After the roll back down the hill, I should be able to see a difference in acceleration. If the cart on the left has a lower acceleration, the two objects will separate. If the object on the right has a lower acceleration, the first object will slow down more causing the other object to push up against it. You can run this experiment yourself. The cart with the metal wheels does appear to have a lower acceleration and pull away from the wood-wheeled cart. Here is some data to show that.
It should be clear that these two have different accelerations. The top set of data is the cart with the wooden wheels with an acceleration of 0.992 m/s2. The bottom set is the cart with the metal wheels. It has an acceleration of 0.74 m/s2. Why are these accelerations so different from my values before? I hate to say this, but it might be the case that the accelerations are not constant (even though I said they were before). Take a look at this plot of the velocity for both of these carts.
If the acceleration was constant, both of these velocities would be linear functions. If I had to guess (and apparently, I do) I would say that there are two different frictional coefficients. A coefficient at low speeds and one for higher speeds. It could be that the transition from high to low speed is around 3 m/s. Yes, I am just guessing here. It is also possible there is some non-constant force – something like air resistance.
At this point, I am just not sure. Really, I need a different level with a larger flat stretch. Yes, there must be some level out there that will help with this.
Let me first point out something important. Why would I look at the frictional forces before looking at other things? Once I have a good model for the frictional force, I can look at other forces. I can look a the fan, the motors, the soda bottles and stuff like that.
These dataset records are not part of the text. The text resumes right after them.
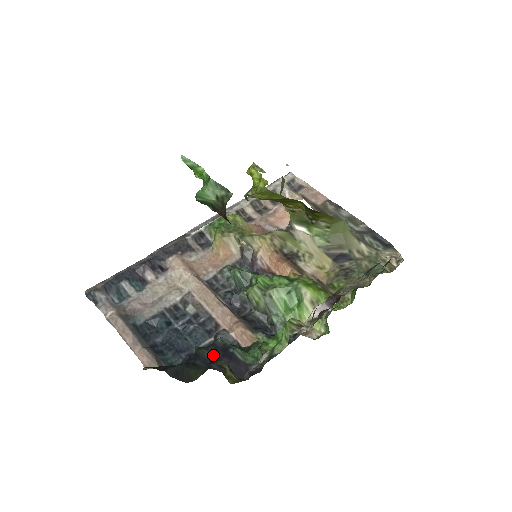
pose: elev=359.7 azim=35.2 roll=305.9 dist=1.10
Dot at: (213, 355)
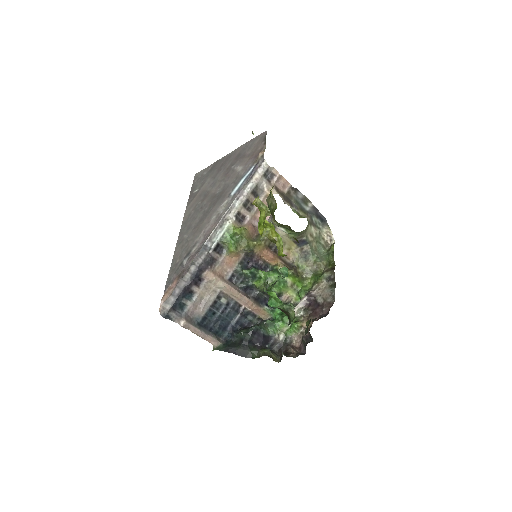
Dot at: (253, 337)
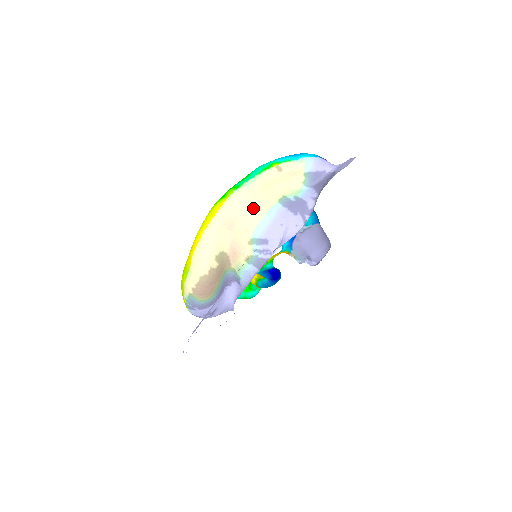
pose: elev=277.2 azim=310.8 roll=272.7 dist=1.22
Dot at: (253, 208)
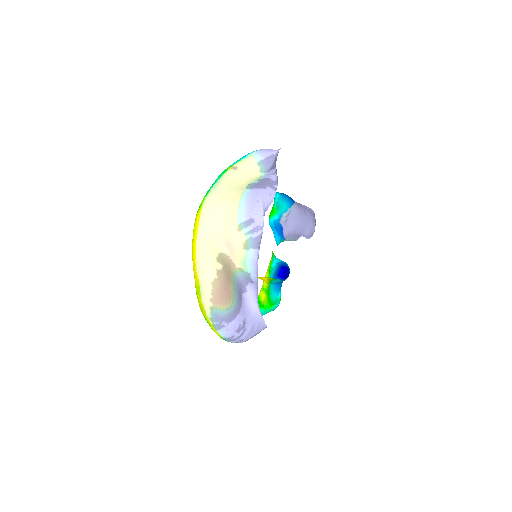
Dot at: (227, 202)
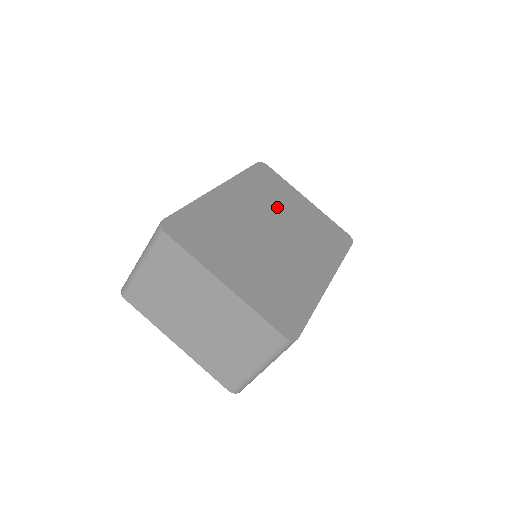
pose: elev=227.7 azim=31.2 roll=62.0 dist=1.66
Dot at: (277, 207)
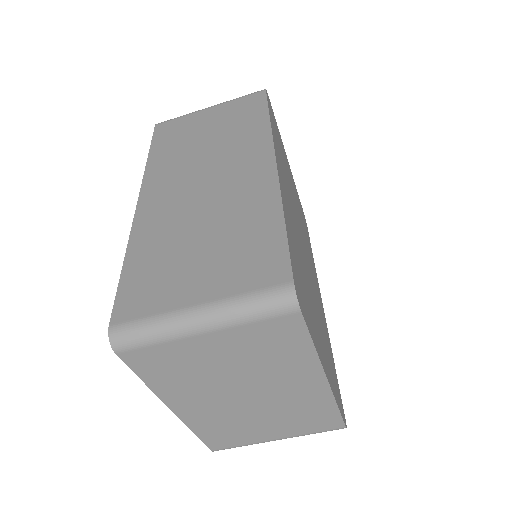
Dot at: occluded
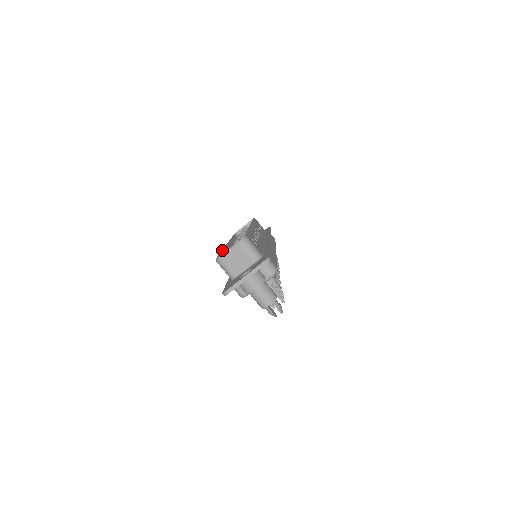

If I didn’t know the frictional force, it would be quite difficult to exactly know how these other forces work.
Here are some other points.
- Friction mostly seems to work like I would expect in Bad Piggies.
- The acceleration of an object slowing due to friction does not depend on the mass that object.
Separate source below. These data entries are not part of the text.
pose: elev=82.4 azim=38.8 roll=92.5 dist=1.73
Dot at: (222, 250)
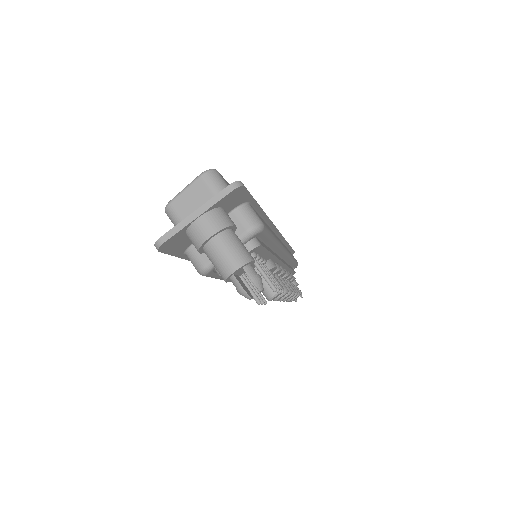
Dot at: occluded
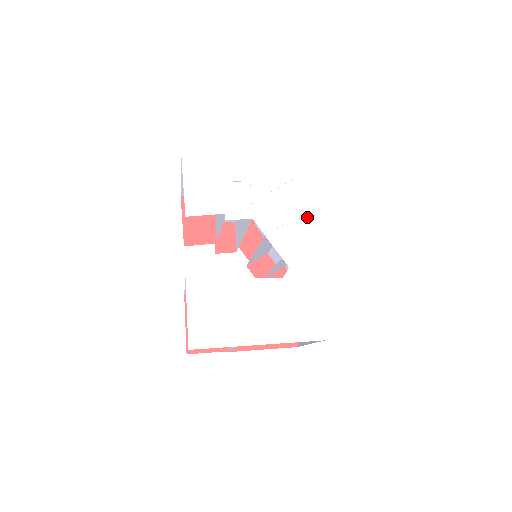
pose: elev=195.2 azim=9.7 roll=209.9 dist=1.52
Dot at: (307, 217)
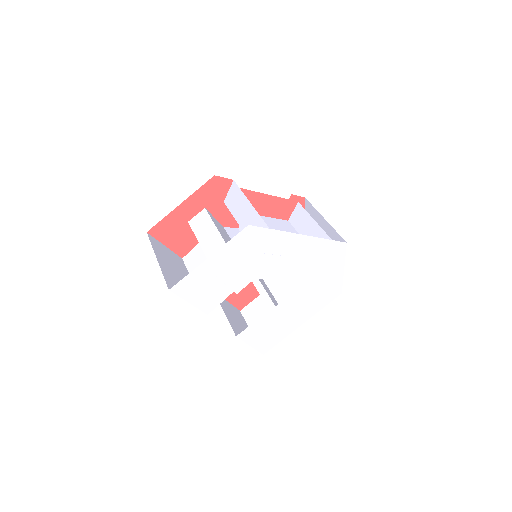
Dot at: (295, 245)
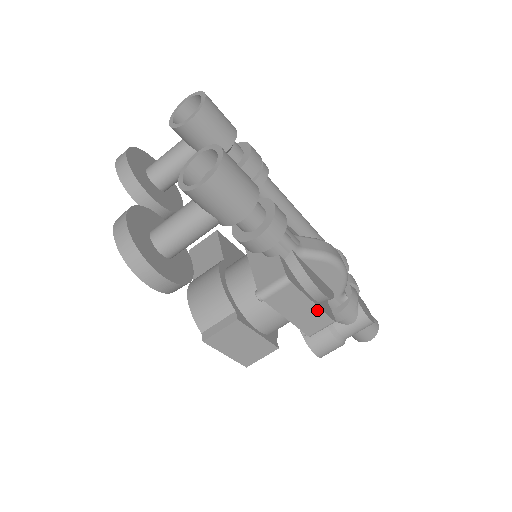
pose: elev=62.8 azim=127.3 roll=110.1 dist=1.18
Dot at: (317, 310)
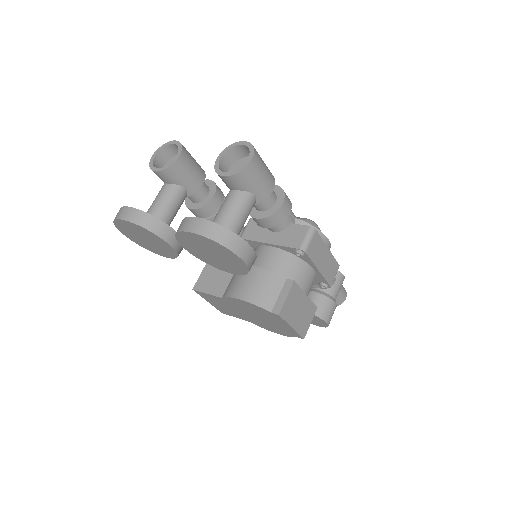
Dot at: (330, 256)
- The coefficient of friction for wooden wheels and for metal wheels appear to be different with the metal wheels having a lower coefficient value.
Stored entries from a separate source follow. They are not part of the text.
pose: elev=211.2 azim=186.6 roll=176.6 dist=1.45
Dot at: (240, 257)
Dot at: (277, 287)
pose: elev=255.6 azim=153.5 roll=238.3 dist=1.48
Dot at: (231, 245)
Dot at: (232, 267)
- I did another quick test looking at the number of axles on a cart. It doesn’t seem to change the frictional force. This agrees with the standard real-world model for friction. Since there are more axles, each axle would have lower normal force – but there are more of them.
- The coefficient of kinetic friction for rolling wood wheels is about 0.128 and for metal wheels it is 0.096.
Here some other questions and things to do.
- I would love to find a nice steady incline on some level (not curved). With this inclined plane, I could look at the acceleration of an object for both going up and down the plane. On the way up, the frictional force would be in the same direction as the gravitational force. This would give a larger magnitude of acceleration than when it is going down the incline. From the difference in accelerations (up vs. down), I could get an estimate for the frictional force.
- With a good frictional model, I could do something cool. I could get a function for the shape of a slope on a particular level. Then I could use a numerical model in python and see if I could reproduce the exact same motion. That would be awesome.
- Is the coefficient of friction different for ground that looks like dirt or grass?
- What if you have one wooden wheel and one metal wheel. What would the effective coefficient of friction be? I can tell you from an informal test, it seems that the acceleration of a hybrid wood-metal wheel cart is lower than a pure wooden wheel cart. However, what if the center of mass is not in the center of the cart? This would mean more weight is on one of the wheels – and I think that would make that coefficient more significant than the other one.
It’s clear I need some more data on the frictional forces in Bad Piggies. If it was too easy, it wouldn’t be fun.